*JOB*
Please turn the lines into a numbered list, starting at the line that contains "Glödnitz Flattnitz" and ending at the final line, and leave out any blank lines.

*RECORDS SHOWN*

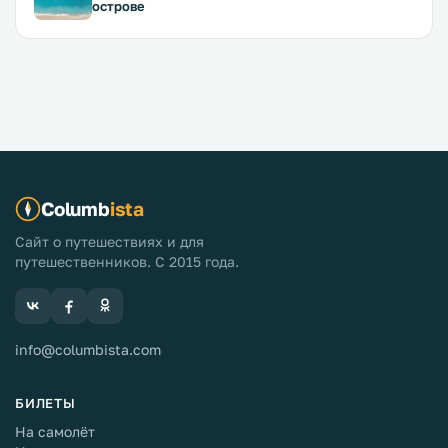
острове
Columb
ista
Сайт о путешествиях и для
путешественников. С 2015 года.
info@columbista.com
БИЛЕТЫ
На самолёт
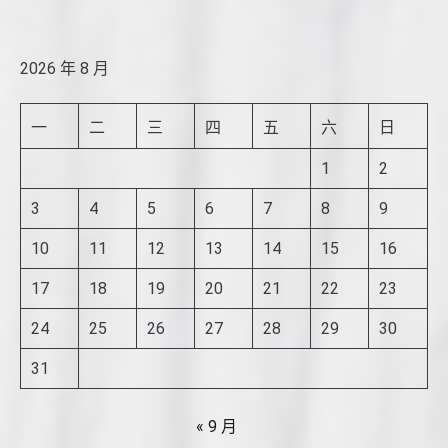
2026 年 8 月
一
二
三
四
五
六
日
1
2
3
4
5
6
7
8
9
10
11
12
13
14
15
16
17
18
19
20
21
22
23
24
25
26
27
28
29
30
31
« 9 月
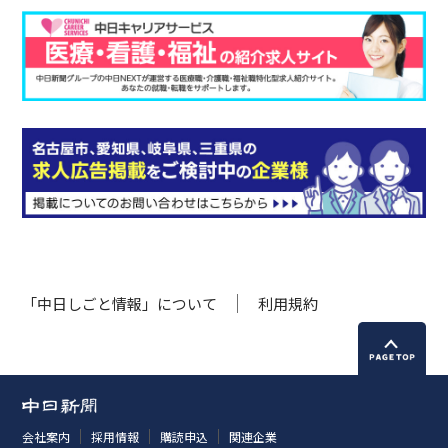
「中日しごと情報」について
利用規約
会社案内
採用情報
購読申込
関連企業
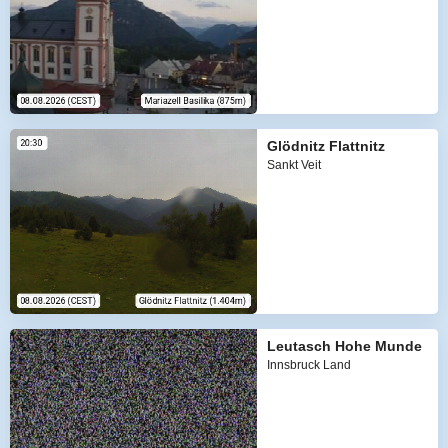
Glödnitz Flattnitz
Sankt Veit
Leutasch Hohe Munde
Innsbruck Land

*REPLY*
1. Glödnitz Flattnitz
2. Sankt Veit
3. Leutasch Hohe Munde
4. Innsbruck Land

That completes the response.